Play Therapy is an expressive creative intervention that aims to assist children with emotional, behavioral or social difficulties. The play therapy room is equipped with a variety of expressive mediums, which intend to assist children to project and express their inner world and their emotions. The play therapy toolkit includes elements such as art material, musical instruments, sand play, puppets, drama & role-play and more. Working therapeutically alongside with the supportive therapist shall lead to resolution and improvement of the child’s well-being.

Play Therapy intervention thus provides children a special time and space to express themselves. The therapist strives to allow the children to play and create freely. However, some boundaries will be established in this environment. These boundaries are one of the therapeutic method’s pillars. Boundaries will include safety matters, such as making sure everyone is safe in the playroom (child, therapist, and toys).

Another pillar is consistency. The therapist provides a consistent framework for the child. The play therapy sessions will be conducted on a weekly basis, on the same day and time agreed with the parents.
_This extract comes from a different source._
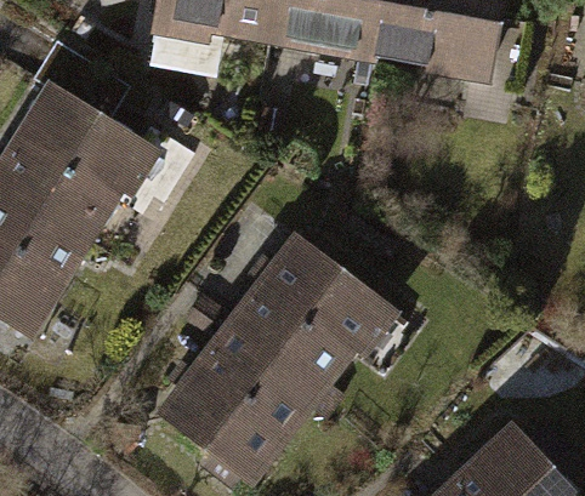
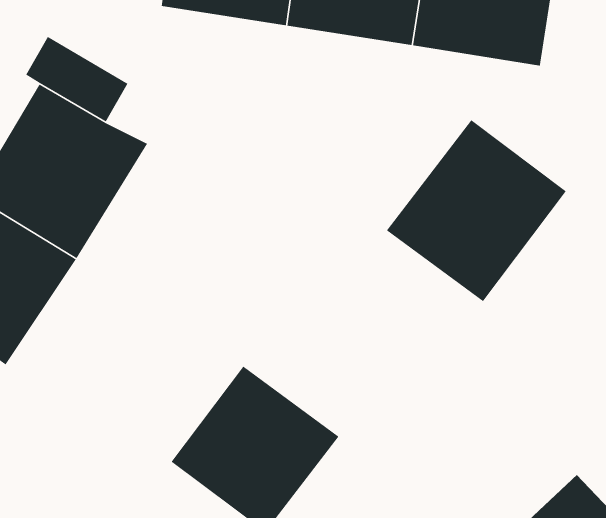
building: none -> [386,119,567,302]
building: [228,246,379,397] -> none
The therapist will make sure sessions start and end on time. Before a session ends, the child will have an advanced notification that will allow him to mentally close the session. This structure allows creating and supporting consistency and safe framework for the children. Consistency and boundaries are significant to the therapy success; this allows the child to know what to expect and it reduces anxiety.
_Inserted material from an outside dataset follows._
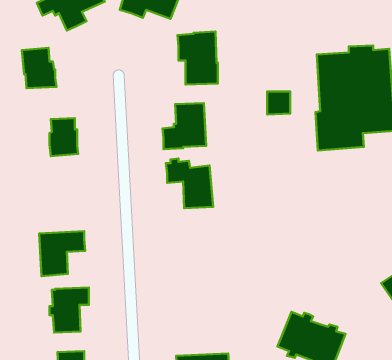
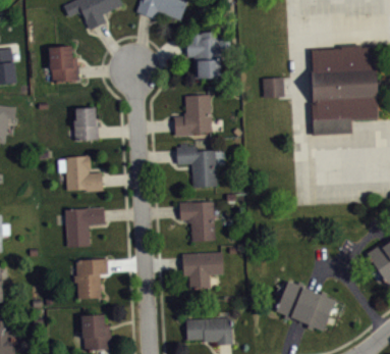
building: none -> [58,155,103,192]
building: none -> [179,202,217,242]
building: none -> [181,251,223,289]

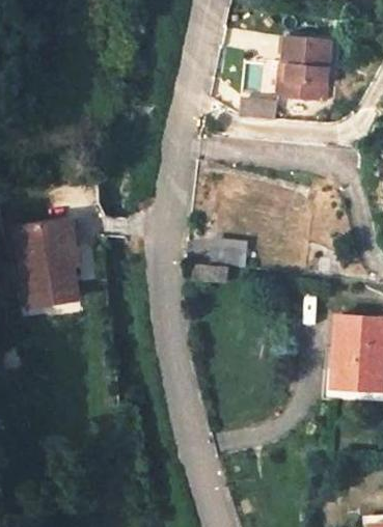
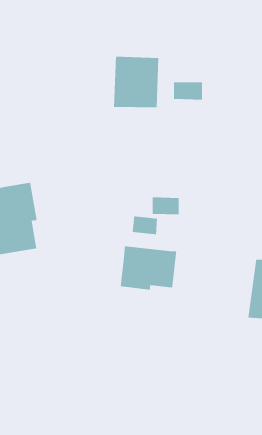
building: [277,39,332,102] -> [113,56,159,108]
building: none -> [120,245,177,291]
If you notice your child struggling with changes or transitions, he or she might benefit from consistency in their environment.
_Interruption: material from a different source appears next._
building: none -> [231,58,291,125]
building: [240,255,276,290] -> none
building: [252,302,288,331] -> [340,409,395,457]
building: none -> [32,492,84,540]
So the question is: How can parents cultivate this at home when the daily routine might be changing, and some flexibility is needed?

Many children can benefit from a visual weekly schedule. In this schedule, you can display the daily routines (morning, evening) as well as planned activities for the week (school, play-dates etc.).

You may consider presenting the activities in illustration or drawings (rather than words) which will increase the child’s conceptualize understanding. For example: morning routine may include drawing of a toothbrush, shirt & pants (for getting dressed), cup and plate (breakfast); if the child attends preschool/school it may be drawn as a building, teachers & kids, books etc.; evening routine may be represented in a bathtub, plate (dinner) toothbrush, and a bed.

Afternoon activities should be adjustable according to the child’s after-school activities, for example, if he attends enrichment classes (sports, drama, music, reading, math etc.), include ‘home time’ or ‘playground time’ as it’s a part of their day! When you have a special activity on a certain day – it should be portrayed as well! It is recommended that the weekly schedule will have a morning, afternoon and evening parts, at least.

The visual schedule will assist your child to know what to expect from his day and reduce uncertainty. This can support the child to be more regulated around transitions and changes during the day, as he can remember visualizing them together with the parent. This can also facilitate accepting ‘special events’ such as the absence of a family member, due to travel for example, which can be illustrated in the schedule. The child can ‘see’ when his parent is traveling and when he/she is expected to return back.

It is advised that the parents will review the visual weekly schedule with their child every morning. For children that need more support in this area, you may review the calendar once more in the early afternoon hours to prepare them for the following day.

We live in a visual world and for some children, they need visual support in order to carry out their day to day activities efficiently and effectively.